Alibaba's HappyHorse-1.0 became available on fal.ai on April 26, giving creators API access to the AI video model that currently ranks first on the Artificial Analysis Video Arena leaderboard for both text-to-video and image-to-video. It generates 1080p clips with synchronized native audio in a single pass.

For the broader landscape, see our complete guide to AI video generation in 2026.

What Happened

HappyHorse-1.0, built by Alibaba's ATH AI Innovation Unit (Taotian Group), launched on fal.ai on April 26 at 9 PM PST. The model had been available only through the third-party happyhorse.app since its initial appearance, which means this is the first time creators can access it through a standard API with per-second billing and no platform lock-in.

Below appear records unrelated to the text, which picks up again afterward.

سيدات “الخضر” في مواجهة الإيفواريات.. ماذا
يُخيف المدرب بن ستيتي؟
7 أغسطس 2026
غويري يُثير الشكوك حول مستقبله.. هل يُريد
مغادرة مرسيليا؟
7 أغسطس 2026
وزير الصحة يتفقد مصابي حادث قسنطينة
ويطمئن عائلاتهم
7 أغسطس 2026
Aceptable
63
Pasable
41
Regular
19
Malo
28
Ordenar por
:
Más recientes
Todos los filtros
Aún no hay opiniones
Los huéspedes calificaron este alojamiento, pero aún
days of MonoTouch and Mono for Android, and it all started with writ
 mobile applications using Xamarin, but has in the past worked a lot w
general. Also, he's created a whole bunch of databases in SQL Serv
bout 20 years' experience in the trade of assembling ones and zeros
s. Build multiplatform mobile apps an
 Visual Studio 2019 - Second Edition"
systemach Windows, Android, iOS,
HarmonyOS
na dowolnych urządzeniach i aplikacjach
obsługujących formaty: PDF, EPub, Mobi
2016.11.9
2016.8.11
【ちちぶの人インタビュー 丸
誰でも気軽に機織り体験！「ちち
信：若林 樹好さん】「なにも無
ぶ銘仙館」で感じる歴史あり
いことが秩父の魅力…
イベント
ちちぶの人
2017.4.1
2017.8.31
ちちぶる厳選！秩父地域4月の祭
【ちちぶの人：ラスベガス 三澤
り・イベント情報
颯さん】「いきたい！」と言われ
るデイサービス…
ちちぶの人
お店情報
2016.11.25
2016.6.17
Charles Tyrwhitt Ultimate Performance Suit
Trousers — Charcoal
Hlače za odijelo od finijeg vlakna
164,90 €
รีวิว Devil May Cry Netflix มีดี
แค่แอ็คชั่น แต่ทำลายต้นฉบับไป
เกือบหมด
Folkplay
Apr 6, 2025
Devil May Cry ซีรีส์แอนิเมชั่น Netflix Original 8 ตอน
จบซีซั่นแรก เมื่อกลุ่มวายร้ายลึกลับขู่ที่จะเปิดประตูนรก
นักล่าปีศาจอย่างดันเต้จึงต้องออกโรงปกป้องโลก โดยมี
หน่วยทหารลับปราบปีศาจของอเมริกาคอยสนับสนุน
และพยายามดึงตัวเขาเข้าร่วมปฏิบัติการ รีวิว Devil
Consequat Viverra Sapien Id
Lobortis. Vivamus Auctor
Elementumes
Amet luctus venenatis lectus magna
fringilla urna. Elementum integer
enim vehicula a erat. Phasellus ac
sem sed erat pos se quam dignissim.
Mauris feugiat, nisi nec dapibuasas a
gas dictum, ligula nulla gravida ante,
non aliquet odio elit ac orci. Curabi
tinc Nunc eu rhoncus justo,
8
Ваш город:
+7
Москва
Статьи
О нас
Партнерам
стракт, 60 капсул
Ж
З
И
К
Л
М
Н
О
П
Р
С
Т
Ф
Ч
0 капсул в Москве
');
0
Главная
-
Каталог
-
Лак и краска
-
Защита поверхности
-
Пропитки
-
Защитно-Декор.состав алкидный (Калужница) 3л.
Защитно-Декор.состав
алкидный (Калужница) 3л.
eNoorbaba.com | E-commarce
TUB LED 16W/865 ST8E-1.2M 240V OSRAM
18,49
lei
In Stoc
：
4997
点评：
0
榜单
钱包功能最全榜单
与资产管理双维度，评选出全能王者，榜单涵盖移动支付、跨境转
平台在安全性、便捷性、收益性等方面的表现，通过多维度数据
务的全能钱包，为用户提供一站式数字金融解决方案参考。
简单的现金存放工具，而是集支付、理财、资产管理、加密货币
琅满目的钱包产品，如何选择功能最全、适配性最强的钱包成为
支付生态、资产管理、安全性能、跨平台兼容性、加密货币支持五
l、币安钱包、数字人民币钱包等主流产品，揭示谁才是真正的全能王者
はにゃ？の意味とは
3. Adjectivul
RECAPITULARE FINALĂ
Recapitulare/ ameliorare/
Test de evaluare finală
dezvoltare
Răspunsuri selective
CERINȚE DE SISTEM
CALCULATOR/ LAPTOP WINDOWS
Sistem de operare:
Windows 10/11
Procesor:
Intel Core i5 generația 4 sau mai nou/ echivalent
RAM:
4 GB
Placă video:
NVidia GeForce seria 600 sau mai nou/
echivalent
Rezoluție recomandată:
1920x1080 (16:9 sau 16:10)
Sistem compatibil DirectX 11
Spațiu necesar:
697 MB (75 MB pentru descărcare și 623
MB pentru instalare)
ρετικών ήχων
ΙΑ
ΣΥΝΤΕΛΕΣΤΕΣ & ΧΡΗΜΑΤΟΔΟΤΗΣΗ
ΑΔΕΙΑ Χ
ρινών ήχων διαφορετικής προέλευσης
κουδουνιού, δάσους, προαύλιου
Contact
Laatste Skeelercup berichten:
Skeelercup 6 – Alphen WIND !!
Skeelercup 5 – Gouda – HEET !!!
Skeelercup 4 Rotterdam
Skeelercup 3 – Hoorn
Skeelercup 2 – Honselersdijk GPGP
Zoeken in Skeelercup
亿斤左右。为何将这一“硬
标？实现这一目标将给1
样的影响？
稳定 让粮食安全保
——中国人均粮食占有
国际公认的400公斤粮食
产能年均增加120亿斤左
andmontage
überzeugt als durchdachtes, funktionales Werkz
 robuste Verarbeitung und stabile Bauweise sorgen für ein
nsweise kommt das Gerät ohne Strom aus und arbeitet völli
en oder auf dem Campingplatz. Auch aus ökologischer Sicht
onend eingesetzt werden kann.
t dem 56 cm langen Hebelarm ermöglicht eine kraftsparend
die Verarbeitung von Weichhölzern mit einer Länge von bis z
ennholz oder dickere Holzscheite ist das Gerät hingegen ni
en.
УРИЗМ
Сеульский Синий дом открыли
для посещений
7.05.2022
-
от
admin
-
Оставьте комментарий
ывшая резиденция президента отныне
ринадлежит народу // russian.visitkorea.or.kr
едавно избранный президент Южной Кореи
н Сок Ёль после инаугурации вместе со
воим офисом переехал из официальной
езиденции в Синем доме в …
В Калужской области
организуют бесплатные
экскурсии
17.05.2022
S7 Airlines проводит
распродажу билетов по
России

Alibaba revealed the model's origin on April 10, after it surfaced anonymously on the Artificial Analysis leaderboard around April 7 and quickly reached #1 in blind human preference voting.

Why It Matters

The leaderboard rank matters because Artificial Analysis uses blind voting -- voters do not see which model they are evaluating. HappyHorse-1.0 holds a 107-point Elo lead over the second-ranked model in text-to-video (without audio), which translates to users preferring its output roughly 65% of the time in head-to-head comparisons. That kind of gap in a blind test is a credible quality signal.

The architectural differentiator is joint audio-video generation. Most competing models run audio as a separate post-processing step, which introduces timing drift. HappyHorse generates dialogue, ambient sound, and Foley effects in the same forward pass as the video, which is why its multilingual lip-sync benchmark scores lower word error rates than LTX 2.3 and OVI 1.1.

Practically speaking, this matters for talking-head content, multilingual marketing, and any use case where audio-visual sync failure is a visible problem. It does not have the longest max duration (capped at 10 seconds in the UI) or the lowest per-second cost, but for output quality and audio sync, it currently leads the field.

Key Details

  • Leaderboard: #1 text-to-video and image-to-video on Artificial Analysis Video Arena (Elo 1,360 T2V, 1,403 I2V)
  • Architecture: 15B-parameter unified Transformer, joint audio-video single-pass generation
  • Resolution: 720p and 1080p; aspect ratios 16:9, 9:16, 1:1, 4:3
  • Duration: 3-15 seconds supported; UI currently limits to 5 or 10 seconds
  • Audio: Native dialogue, ambient, and Foley -- multilingual lip-sync in English, Mandarin, Cantonese, Japanese, Korean, German, French
  • fal.ai pricing: $0.14/second at 720p, $0.28/second at 1080p
  • API: Also available via Alibaba Cloud's Bailian platform as of April 27

What to Do Next

Try HappyHorse-1.0 at fal.ai/happyhorse-1.0 -- no subscription required, pay per second of generated video. For best results with audio, enable audio generation and include language and sound direction in your prompt (for example: "English dialogue, street ambient sound bed"). The model's strongest use cases are talking-head video, animated stills with synced speech, and multilingual localization where other models produce drift.

At $0.28/second for 1080p, a 5-second clip costs $1.40. That is higher than Kling 3.0 Pro ($0.55-0.85 for 5 seconds) but on par with Seedance 2.0 for equivalent resolution. Run a 5-second test before committing to longer clips or batch production.